Check your understanding
1. Write out the passage on the Tanden, Gupta and Yellen nominations word for word, between "We last mentioned" and "any related matters.", inclusive.
2. According to the passage on the Tanden, Gupta and Yellen nominations, why did Chuck Grassley press Gupta for details about her ownership stake in Avantor? Answer in one to three sentences.

Page excerpt
____
While some in media and political circles were quick to criticize Republicans’ handling of Tanden’s nomination as hypocritical (it was) or racist (I’d strongly beg to differ), few acknowledged the legitimate revolving-door concerns about Tanden voiced by progressives. Senator Bernie Sanders, a frequent target of Tanden’s Twitter tirades, called out CAP’s corporate fundraising under Tanden and asked her to pledge that CAP’s corporate donations would not influence her decision-making at OMB. Anti-corruption expert Zephyr Teachout has similarly cited CAP as “one of the most aggressive think tanks courting corporate donors”, while our own Jeff Hauser has called CAP’s corporate fundraising “corrosive” and “a way for [corporations] to build credibility in Washington.” Others on the left have blasted Tanden for previously supporting cuts to social safety net programs, censoring reporting at big donors’ request, and allegedly shutting down CAP affiliate ThinkProgress after its staff unionized.

Expect many of these concerns about Tanden to resurface if she receives a consolation-prize job in the White House as promised.

Vanita Gupta

Gupta’s nomination, like Tanden’s, has been plagued by not only disingenuous complaints about her social media presence, but also her connections to private industry. Gupta’s multimillion dollar stake in chemical giant Avantor, whose board is chaired by her father Rajiv, has come under fire from multiple Republican Senators. Dairy Queen aficionado Chuck Grassley, outraged that Avantor’s products have been easily diverted by drug cartels to produce heroin, grilled Gupta for further details on her ownership stake in the company. John Cornyn (evidently still angry about Gupta’s work freeing 35 people wrongfully convicted and imprisoned by him) similarly criticized Gupta during her confirmation hearing in a heated exchange that was covered by the Daily Caller, Fox News, and the National Review. The Gupta family’s ownership stake in auto parts manufacturer Aptiv PLC also prompted the Washington Free Beacon and Breitbart to contrast Gupta’s support for a $15 minimum wage with Aptiv’s $1.30 hourly wage at its Zacatecas, Mexico plant. 

The right-wing’s strong opposition to Gupta has caused her nomination to stall in the Senate, prompting a prolific campaign by leading civil rights organizations to get her confirmed. While she will likely prevail in a final floor vote, Gupta (who spearheaded the DOJ’s landmark investigations of police departments in Ferguson and Baltimore) is yet another example of a nominee with troubling corporate ties being derailed by cynical partisan actors. 

Janet Yellen

We last mentioned the right-wing’s reaction to Yellen, whose financial disclosures revealed millions in corporate speaking fees, in our January blog update. A mere two days after we published our update, Yellen’s ties to the Ken Griffin-owned hedge fund Citadel (from whom she received over $800,000 in speaking fees) received newfound attention amidst the Gamestop stock frenzy. Yellen’s lucrative speaking gig for Citadel — which invested $2 billion into Gamestop short-seller Melvin Capital Management and whose affiliate Citadel Securities executed trades placed on investing app Robinhood — was seized upon by right-wing pundits Sean Hannity, Dinesh D’Souza, and Jack Posobiec, as a textbook example of crony capitalism and called for Yellen to recuse herself from any related matters.
____
Data under study

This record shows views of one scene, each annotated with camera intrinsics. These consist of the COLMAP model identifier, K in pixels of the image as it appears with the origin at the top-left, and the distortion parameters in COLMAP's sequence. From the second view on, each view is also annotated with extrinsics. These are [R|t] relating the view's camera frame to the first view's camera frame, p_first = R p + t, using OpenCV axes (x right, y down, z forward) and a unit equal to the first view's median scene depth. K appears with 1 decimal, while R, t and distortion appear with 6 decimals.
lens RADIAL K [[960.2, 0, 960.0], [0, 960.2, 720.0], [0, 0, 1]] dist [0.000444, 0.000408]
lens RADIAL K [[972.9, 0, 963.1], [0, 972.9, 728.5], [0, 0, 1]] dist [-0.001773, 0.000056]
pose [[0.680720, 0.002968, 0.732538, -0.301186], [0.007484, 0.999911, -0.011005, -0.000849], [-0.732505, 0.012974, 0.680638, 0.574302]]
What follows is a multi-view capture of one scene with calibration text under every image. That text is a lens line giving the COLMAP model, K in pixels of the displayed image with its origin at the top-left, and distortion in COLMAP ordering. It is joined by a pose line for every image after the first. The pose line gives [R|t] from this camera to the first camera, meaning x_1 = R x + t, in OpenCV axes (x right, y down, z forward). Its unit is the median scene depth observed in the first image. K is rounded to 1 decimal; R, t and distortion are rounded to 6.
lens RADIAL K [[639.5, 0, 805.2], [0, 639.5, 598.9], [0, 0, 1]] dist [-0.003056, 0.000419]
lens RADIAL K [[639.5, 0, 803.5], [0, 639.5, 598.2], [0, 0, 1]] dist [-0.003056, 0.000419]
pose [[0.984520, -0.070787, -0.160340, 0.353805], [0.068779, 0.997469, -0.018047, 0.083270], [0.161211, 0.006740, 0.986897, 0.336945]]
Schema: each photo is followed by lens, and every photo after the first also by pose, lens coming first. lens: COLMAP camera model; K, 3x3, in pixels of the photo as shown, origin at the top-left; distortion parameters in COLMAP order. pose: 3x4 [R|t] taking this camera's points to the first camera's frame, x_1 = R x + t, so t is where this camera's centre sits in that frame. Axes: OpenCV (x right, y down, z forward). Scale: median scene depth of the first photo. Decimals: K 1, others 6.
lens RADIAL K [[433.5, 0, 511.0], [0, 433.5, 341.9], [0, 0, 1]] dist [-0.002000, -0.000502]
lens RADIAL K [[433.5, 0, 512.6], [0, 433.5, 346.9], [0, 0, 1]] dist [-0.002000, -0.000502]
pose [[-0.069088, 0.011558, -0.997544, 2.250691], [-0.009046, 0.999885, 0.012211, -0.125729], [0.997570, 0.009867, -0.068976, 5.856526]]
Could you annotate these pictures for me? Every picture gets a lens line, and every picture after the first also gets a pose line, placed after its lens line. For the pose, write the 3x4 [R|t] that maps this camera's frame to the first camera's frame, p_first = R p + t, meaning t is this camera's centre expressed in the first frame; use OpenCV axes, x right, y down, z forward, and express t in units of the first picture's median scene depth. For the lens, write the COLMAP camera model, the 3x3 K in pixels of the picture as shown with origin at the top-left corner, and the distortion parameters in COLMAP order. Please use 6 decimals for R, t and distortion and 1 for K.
____
Answers for this exercise
1.
We last mentioned the right-wing’s reaction to Yellen, whose financial disclosures revealed millions in corporate speaking fees, in our January blog update. A mere two days after we published our update, Yellen’s ties to the Ken Griffin-owned hedge fund Citadel (from whom she received over $800,000 in speaking fees) received newfound attention amidst the Gamestop stock frenzy. Yellen’s lucrative speaking gig for Citadel — which invested $2 billion into Gamestop short-seller Melvin Capital Management and whose affiliate Citadel Securities executed trades placed on investing app Robinhood — was seized upon by right-wing pundits Sean Hannity, Dinesh D’Souza, and Jack Posobiec, as a textbook example of crony capitalism and called for Yellen to recuse herself from any related matters.

2. Grassley was outraged that drug cartels had easily diverted Avantor's products to produce heroin. Gupta holds a multimillion-dollar stake in that chemical company, and her father Rajiv chairs its board.